Stored data entries
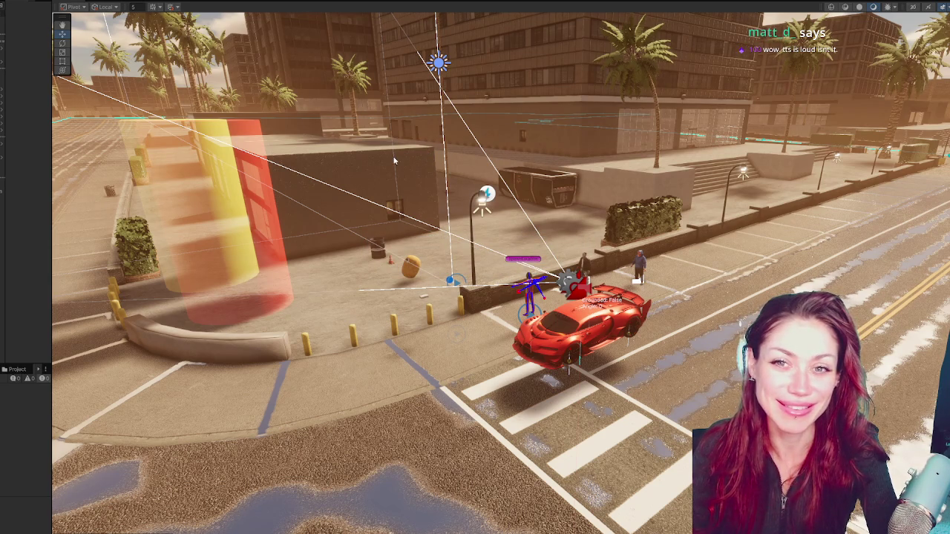
key(ctrl+p)
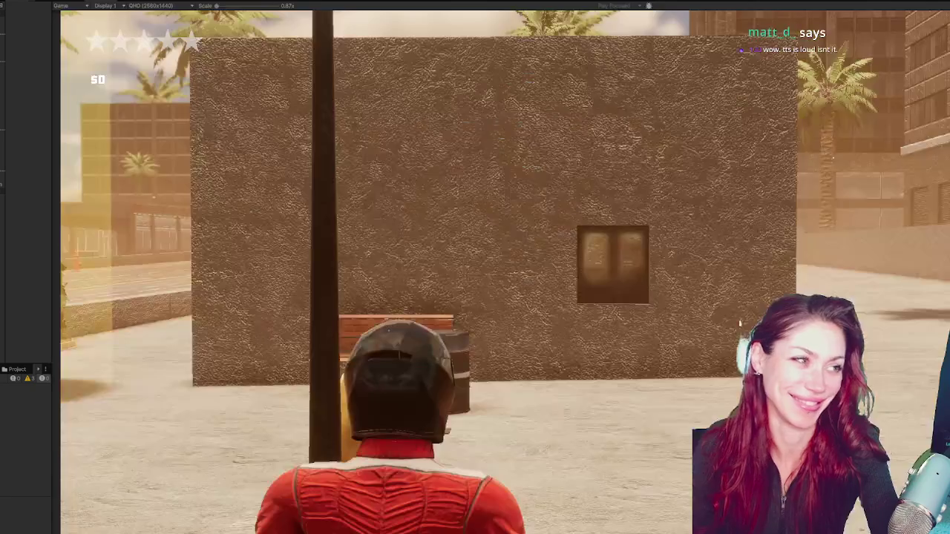
key(w)
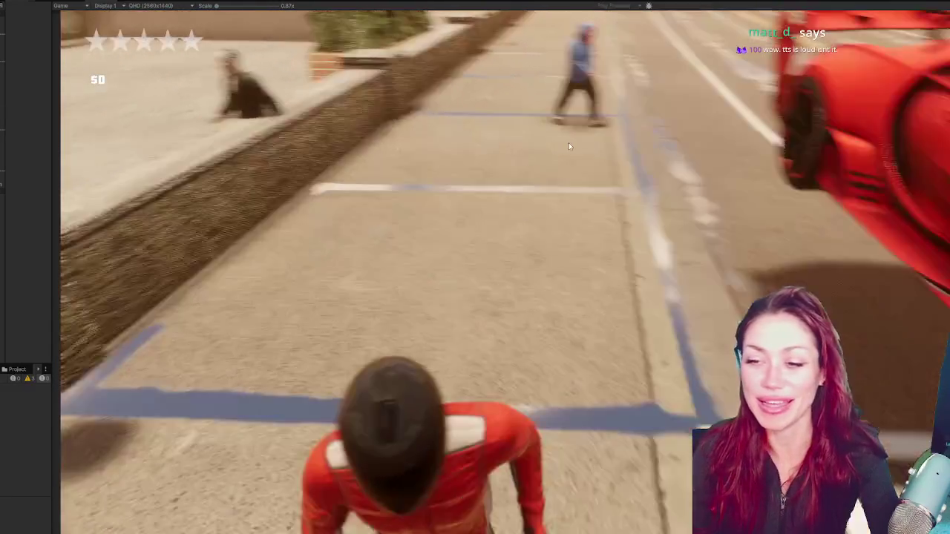
key(w)
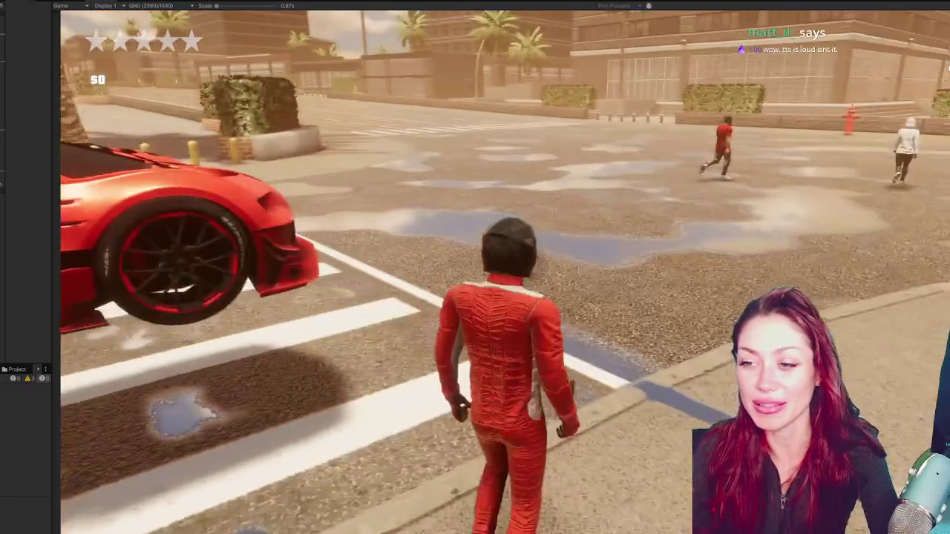
key(w)
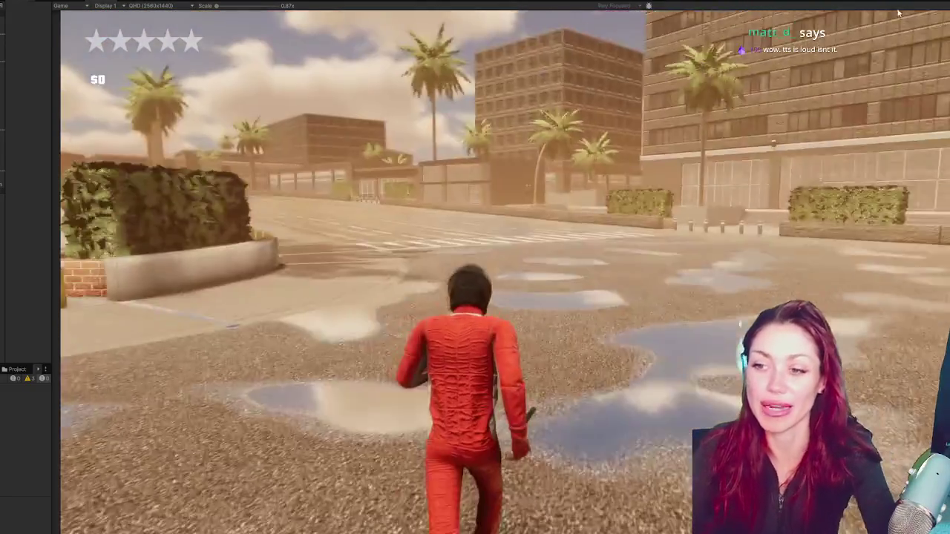
key(w)
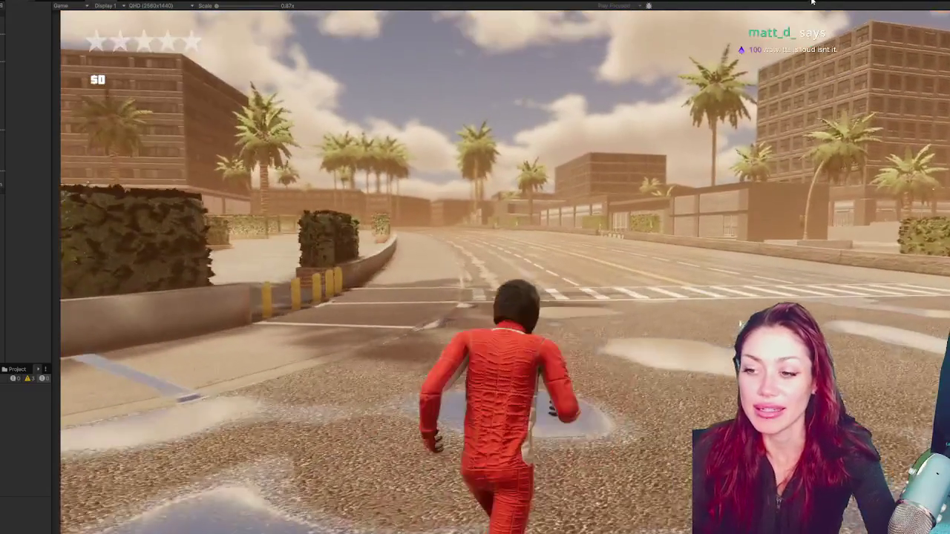
key(w)
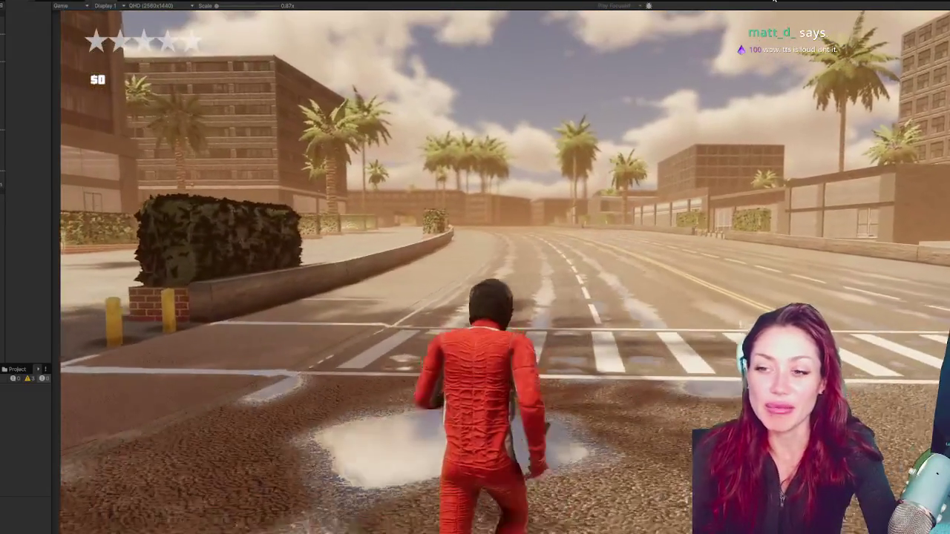
key(w)
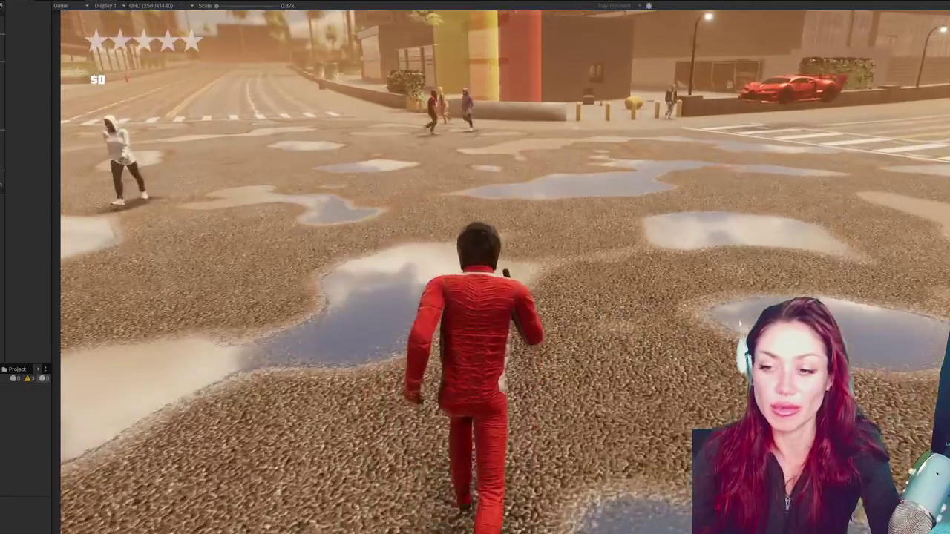
key(a)
key(w)
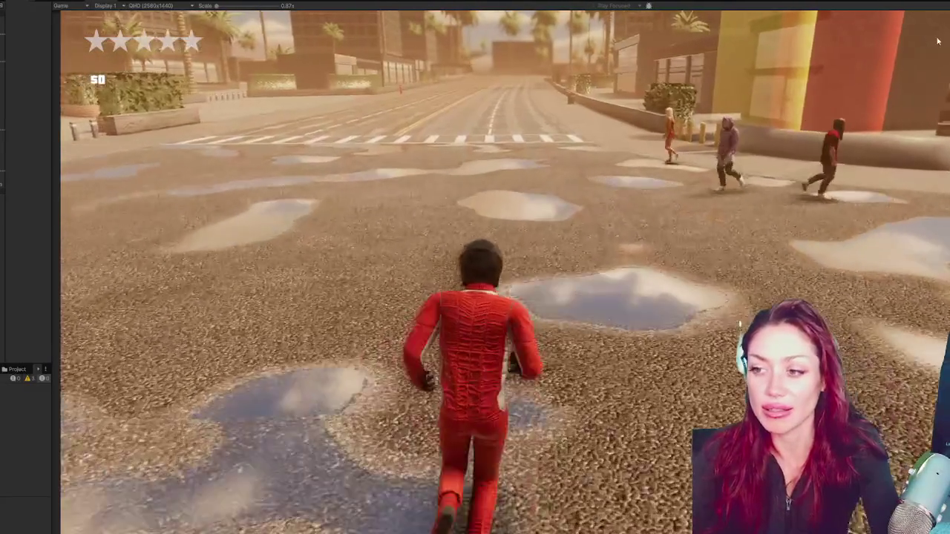
key(w)
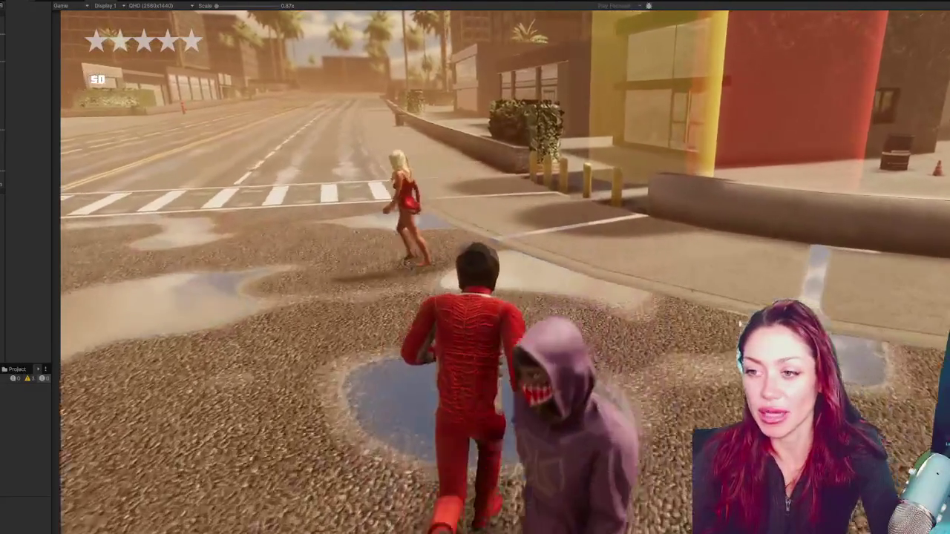
key(d)
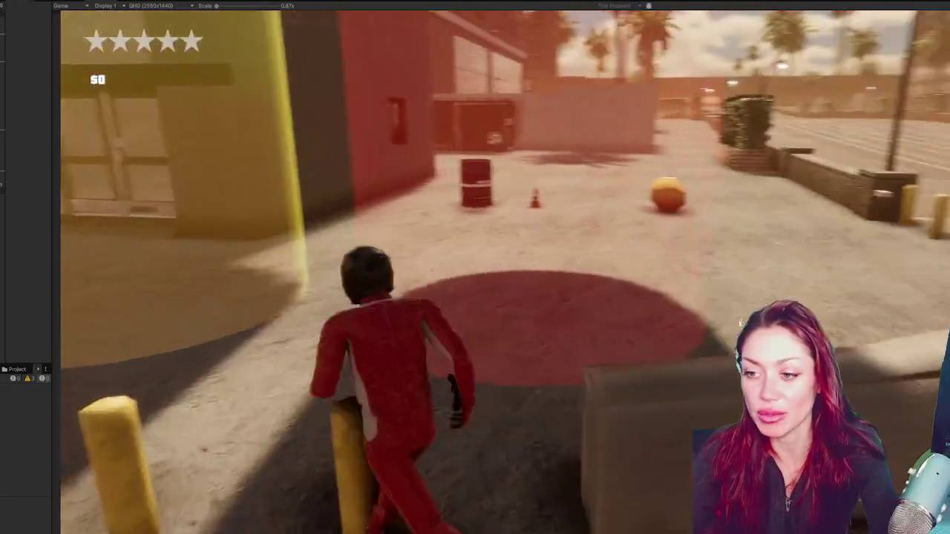
key(w)
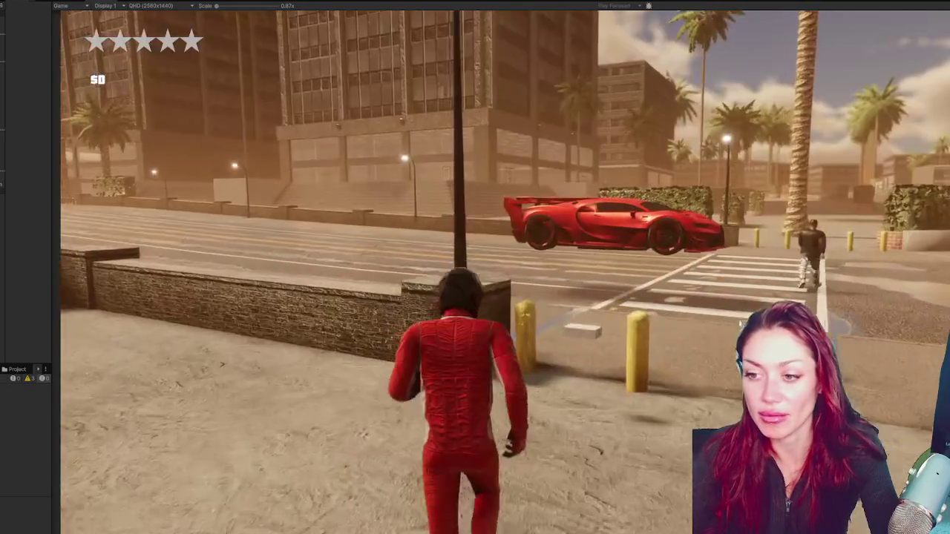
key(e)
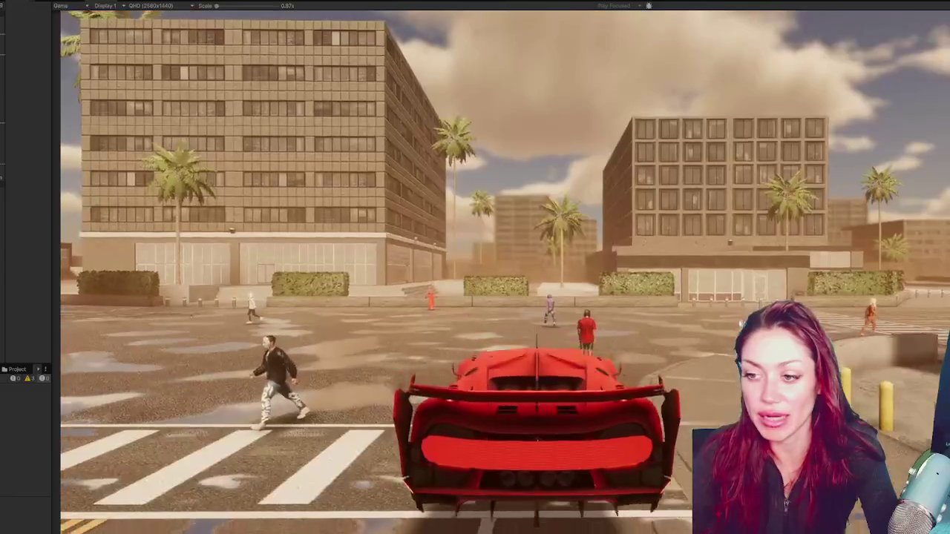
key(w)
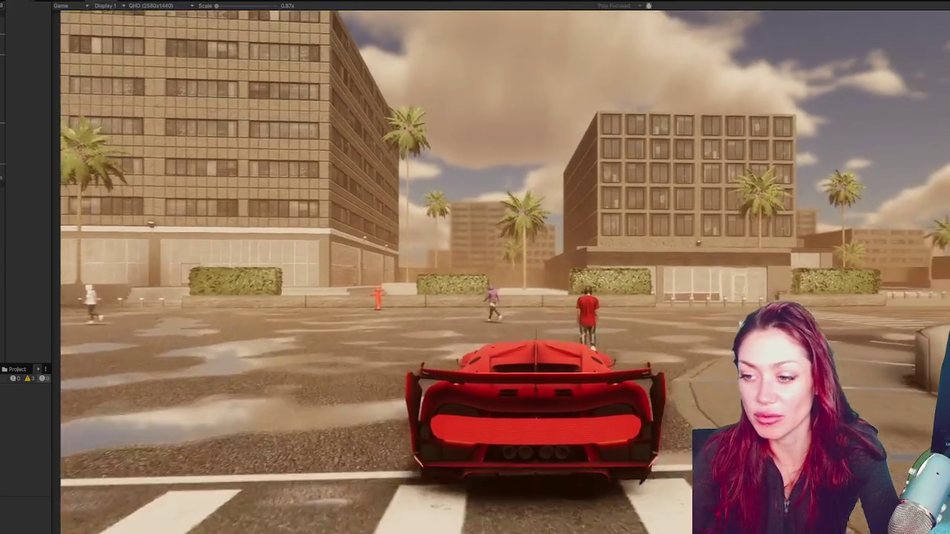
key(d)
key(w)
key(d)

== What you need to do ==
The entries above are to be printed again word for word, with every picture removed.

== Response for this exercise ==
key(ctrl+p)
key(w)
key(w)
key(w)
key(w)
key(w)
key(w)
key(a)
key(w)
key(w)
key(d)
key(w)
key(e)
key(w)
key(d)
key(w)
key(d)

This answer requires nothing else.